(Source records)
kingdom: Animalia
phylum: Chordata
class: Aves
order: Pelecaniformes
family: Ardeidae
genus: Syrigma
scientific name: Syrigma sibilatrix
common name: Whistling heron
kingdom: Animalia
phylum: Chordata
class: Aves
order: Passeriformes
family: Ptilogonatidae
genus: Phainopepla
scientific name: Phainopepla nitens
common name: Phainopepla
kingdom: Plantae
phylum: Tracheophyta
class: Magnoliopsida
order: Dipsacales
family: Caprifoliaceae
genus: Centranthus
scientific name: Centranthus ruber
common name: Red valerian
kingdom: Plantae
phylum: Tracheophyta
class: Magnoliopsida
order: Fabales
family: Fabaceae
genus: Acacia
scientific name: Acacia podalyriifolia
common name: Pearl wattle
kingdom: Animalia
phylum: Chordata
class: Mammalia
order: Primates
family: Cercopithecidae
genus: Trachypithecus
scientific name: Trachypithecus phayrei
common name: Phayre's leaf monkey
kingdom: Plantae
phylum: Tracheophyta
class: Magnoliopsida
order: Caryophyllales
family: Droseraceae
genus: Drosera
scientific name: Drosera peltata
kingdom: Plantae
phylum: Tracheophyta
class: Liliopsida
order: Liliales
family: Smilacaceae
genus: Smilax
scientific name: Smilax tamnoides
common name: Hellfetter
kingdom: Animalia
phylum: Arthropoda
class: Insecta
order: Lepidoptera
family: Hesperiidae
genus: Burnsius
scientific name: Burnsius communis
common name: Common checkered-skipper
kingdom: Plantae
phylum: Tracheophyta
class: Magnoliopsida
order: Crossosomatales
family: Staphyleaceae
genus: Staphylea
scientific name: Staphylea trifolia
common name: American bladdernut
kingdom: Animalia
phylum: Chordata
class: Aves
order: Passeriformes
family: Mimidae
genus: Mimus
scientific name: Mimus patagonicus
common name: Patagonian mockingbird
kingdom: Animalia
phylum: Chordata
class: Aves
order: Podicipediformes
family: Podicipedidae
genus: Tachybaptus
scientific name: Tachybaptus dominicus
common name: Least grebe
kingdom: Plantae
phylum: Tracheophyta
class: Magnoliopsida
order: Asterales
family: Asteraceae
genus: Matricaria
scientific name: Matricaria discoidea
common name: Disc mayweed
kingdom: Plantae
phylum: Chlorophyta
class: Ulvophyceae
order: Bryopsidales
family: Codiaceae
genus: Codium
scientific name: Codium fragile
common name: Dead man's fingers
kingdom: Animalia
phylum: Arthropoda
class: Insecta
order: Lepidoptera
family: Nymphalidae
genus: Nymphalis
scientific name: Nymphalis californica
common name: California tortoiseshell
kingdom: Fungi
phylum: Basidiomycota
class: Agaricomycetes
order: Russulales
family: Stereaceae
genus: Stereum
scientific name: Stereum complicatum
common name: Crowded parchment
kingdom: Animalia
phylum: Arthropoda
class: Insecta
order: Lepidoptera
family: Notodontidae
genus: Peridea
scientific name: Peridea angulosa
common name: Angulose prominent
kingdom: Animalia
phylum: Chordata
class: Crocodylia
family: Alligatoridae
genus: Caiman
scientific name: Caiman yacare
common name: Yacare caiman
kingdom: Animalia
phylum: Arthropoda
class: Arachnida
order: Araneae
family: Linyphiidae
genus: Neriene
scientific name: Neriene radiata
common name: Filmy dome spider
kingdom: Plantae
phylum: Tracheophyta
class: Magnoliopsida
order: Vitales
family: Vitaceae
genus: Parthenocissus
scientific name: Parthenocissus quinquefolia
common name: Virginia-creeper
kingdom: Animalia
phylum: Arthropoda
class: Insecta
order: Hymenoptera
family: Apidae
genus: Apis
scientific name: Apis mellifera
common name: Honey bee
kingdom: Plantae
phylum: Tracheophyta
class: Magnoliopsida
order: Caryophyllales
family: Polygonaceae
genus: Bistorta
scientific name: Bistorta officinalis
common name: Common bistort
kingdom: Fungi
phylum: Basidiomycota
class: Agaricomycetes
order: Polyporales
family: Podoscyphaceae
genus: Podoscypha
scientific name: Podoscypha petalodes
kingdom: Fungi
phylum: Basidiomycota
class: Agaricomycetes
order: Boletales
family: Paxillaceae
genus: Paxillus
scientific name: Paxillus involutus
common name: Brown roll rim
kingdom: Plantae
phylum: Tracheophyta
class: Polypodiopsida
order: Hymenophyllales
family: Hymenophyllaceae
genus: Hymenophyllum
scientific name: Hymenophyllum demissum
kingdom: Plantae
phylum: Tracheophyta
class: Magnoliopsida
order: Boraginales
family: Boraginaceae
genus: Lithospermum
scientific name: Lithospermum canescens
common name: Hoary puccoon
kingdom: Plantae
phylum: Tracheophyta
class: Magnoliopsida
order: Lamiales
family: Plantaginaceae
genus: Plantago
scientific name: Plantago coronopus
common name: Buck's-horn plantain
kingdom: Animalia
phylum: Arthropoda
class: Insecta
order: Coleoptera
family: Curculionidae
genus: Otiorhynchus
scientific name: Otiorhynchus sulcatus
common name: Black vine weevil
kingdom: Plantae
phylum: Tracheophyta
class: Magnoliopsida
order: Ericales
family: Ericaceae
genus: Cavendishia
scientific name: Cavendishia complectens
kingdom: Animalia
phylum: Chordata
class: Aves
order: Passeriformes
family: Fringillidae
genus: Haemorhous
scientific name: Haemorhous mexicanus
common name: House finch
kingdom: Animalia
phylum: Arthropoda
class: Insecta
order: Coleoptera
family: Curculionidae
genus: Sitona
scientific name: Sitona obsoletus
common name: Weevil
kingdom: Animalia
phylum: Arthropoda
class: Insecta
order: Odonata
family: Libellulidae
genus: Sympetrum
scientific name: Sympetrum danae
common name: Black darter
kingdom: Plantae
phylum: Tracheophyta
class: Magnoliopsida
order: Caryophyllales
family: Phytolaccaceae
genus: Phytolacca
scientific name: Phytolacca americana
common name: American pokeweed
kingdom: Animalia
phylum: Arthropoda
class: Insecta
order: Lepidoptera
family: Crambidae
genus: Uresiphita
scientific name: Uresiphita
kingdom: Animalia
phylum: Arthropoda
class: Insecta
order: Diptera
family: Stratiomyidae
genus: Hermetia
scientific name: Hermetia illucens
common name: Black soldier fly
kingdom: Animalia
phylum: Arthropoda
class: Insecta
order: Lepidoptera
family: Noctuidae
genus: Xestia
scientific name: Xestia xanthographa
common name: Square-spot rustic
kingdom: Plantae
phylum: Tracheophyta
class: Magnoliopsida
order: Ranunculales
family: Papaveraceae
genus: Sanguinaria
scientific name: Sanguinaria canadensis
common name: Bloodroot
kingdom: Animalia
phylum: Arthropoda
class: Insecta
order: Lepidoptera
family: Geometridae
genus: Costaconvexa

## GOAL:
Rewrite all of the rows above, changing each "common name" to "vernacular name" and leaving everything else the same.

## REPLY TO THE TASK:
kingdom: Animalia
phylum: Chordata
class: Aves
order: Pelecaniformes
family: Ardeidae
genus: Syrigma
scientific name: Syrigma sibilatrix
vernacular name: Whistling heron
kingdom: Animalia
phylum: Chordata
class: Aves
order: Passeriformes
family: Ptilogonatidae
genus: Phainopepla
scientific name: Phainopepla nitens
vernacular name: Phainopepla
kingdom: Plantae
phylum: Tracheophyta
class: Magnoliopsida
order: Dipsacales
family: Caprifoliaceae
genus: Centranthus
scientific name: Centranthus ruber
vernacular name: Red valerian
kingdom: Plantae
phylum: Tracheophyta
class: Magnoliopsida
order: Fabales
family: Fabaceae
genus: Acacia
scientific name: Acacia podalyriifolia
vernacular name: Pearl wattle
kingdom: Animalia
phylum: Chordata
class: Mammalia
order: Primates
family: Cercopithecidae
genus: Trachypithecus
scientific name: Trachypithecus phayrei
vernacular name: Phayre's leaf monkey
kingdom: Plantae
phylum: Tracheophyta
class: Magnoliopsida
order: Caryophyllales
family: Droseraceae
genus: Drosera
scientific name: Drosera peltata
kingdom: Plantae
phylum: Tracheophyta
class: Liliopsida
order: Liliales
family: Smilacaceae
genus: Smilax
scientific name: Smilax tamnoides
vernacular name: Hellfetter
kingdom: Animalia
phylum: Arthropoda
class: Insecta
order: Lepidoptera
family: Hesperiidae
genus: Burnsius
scientific name: Burnsius communis
vernacular name: Common checkered-skipper
kingdom: Plantae
phylum: Tracheophyta
class: Magnoliopsida
order: Crossosomatales
family: Staphyleaceae
genus: Staphylea
scientific name: Staphylea trifolia
vernacular name: American bladdernut
kingdom: Animalia
phylum: Chordata
class: Aves
order: Passeriformes
family: Mimidae
genus: Mimus
scientific name: Mimus patagonicus
vernacular name: Patagonian mockingbird
kingdom: Animalia
phylum: Chordata
class: Aves
order: Podicipediformes
family: Podicipedidae
genus: Tachybaptus
scientific name: Tachybaptus dominicus
vernacular name: Least grebe
kingdom: Plantae
phylum: Tracheophyta
class: Magnoliopsida
order: Asterales
family: Asteraceae
genus: Matricaria
scientific name: Matricaria discoidea
vernacular name: Disc mayweed
kingdom: Plantae
phylum: Chlorophyta
class: Ulvophyceae
order: Bryopsidales
family: Codiaceae
genus: Codium
scientific name: Codium fragile
vernacular name: Dead man's fingers
kingdom: Animalia
phylum: Arthropoda
class: Insecta
order: Lepidoptera
family: Nymphalidae
genus: Nymphalis
scientific name: Nymphalis californica
vernacular name: California tortoiseshell
kingdom: Fungi
phylum: Basidiomycota
class: Agaricomycetes
order: Russulales
family: Stereaceae
genus: Stereum
scientific name: Stereum complicatum
vernacular name: Crowded parchment
kingdom: Animalia
phylum: Arthropoda
class: Insecta
order: Lepidoptera
family: Notodontidae
genus: Peridea
scientific name: Peridea angulosa
vernacular name: Angulose prominent
kingdom: Animalia
phylum: Chordata
class: Crocodylia
family: Alligatoridae
genus: Caiman
scientific name: Caiman yacare
vernacular name: Yacare caiman
kingdom: Animalia
phylum: Arthropoda
class: Arachnida
order: Araneae
family: Linyphiidae
genus: Neriene
scientific name: Neriene radiata
vernacular name: Filmy dome spider
kingdom: Plantae
phylum: Tracheophyta
class: Magnoliopsida
order: Vitales
family: Vitaceae
genus: Parthenocissus
scientific name: Parthenocissus quinquefolia
vernacular name: Virginia-creeper
kingdom: Animalia
phylum: Arthropoda
class: Insecta
order: Hymenoptera
family: Apidae
genus: Apis
scientific name: Apis mellifera
vernacular name: Honey bee
kingdom: Plantae
phylum: Tracheophyta
class: Magnoliopsida
order: Caryophyllales
family: Polygonaceae
genus: Bistorta
scientific name: Bistorta officinalis
vernacular name: Common bistort
kingdom: Fungi
phylum: Basidiomycota
class: Agaricomycetes
order: Polyporales
family: Podoscyphaceae
genus: Podoscypha
scientific name: Podoscypha petalodes
kingdom: Fungi
phylum: Basidiomycota
class: Agaricomycetes
order: Boletales
family: Paxillaceae
genus: Paxillus
scientific name: Paxillus involutus
vernacular name: Brown roll rim
kingdom: Plantae
phylum: Tracheophyta
class: Polypodiopsida
order: Hymenophyllales
family: Hymenophyllaceae
genus: Hymenophyllum
scientific name: Hymenophyllum demissum
kingdom: Plantae
phylum: Tracheophyta
class: Magnoliopsida
order: Boraginales
family: Boraginaceae
genus: Lithospermum
scientific name: Lithospermum canescens
vernacular name: Hoary puccoon
kingdom: Plantae
phylum: Tracheophyta
class: Magnoliopsida
order: Lamiales
family: Plantaginaceae
genus: Plantago
scientific name: Plantago coronopus
vernacular name: Buck's-horn plantain
kingdom: Animalia
phylum: Arthropoda
class: Insecta
order: Coleoptera
family: Curculionidae
genus: Otiorhynchus
scientific name: Otiorhynchus sulcatus
vernacular name: Black vine weevil
kingdom: Plantae
phylum: Tracheophyta
class: Magnoliopsida
order: Ericales
family: Ericaceae
genus: Cavendishia
scientific name: Cavendishia complectens
kingdom: Animalia
phylum: Chordata
class: Aves
order: Passeriformes
family: Fringillidae
genus: Haemorhous
scientific name: Haemorhous mexicanus
vernacular name: House finch
kingdom: Animalia
phylum: Arthropoda
class: Insecta
order: Coleoptera
family: Curculionidae
genus: Sitona
scientific name: Sitona obsoletus
vernacular name: Weevil
kingdom: Animalia
phylum: Arthropoda
class: Insecta
order: Odonata
family: Libellulidae
genus: Sympetrum
scientific name: Sympetrum danae
vernacular name: Black darter
kingdom: Plantae
phylum: Tracheophyta
class: Magnoliopsida
order: Caryophyllales
family: Phytolaccaceae
genus: Phytolacca
scientific name: Phytolacca americana
vernacular name: American pokeweed
kingdom: Animalia
phylum: Arthropoda
class: Insecta
order: Lepidoptera
family: Crambidae
genus: Uresiphita
scientific name: Uresiphita
kingdom: Animalia
phylum: Arthropoda
class: Insecta
order: Diptera
family: Stratiomyidae
genus: Hermetia
scientific name: Hermetia illucens
vernacular name: Black soldier fly
kingdom: Animalia
phylum: Arthropoda
class: Insecta
order: Lepidoptera
family: Noctuidae
genus: Xestia
scientific name: Xestia xanthographa
vernacular name: Square-spot rustic
kingdom: Plantae
phylum: Tracheophyta
class: Magnoliopsida
order: Ranunculales
family: Papaveraceae
genus: Sanguinaria
scientific name: Sanguinaria canadensis
vernacular name: Bloodroot
kingdom: Animalia
phylum: Arthropoda
class: Insecta
order: Lepidoptera
family: Geometridae
genus: Costaconvexa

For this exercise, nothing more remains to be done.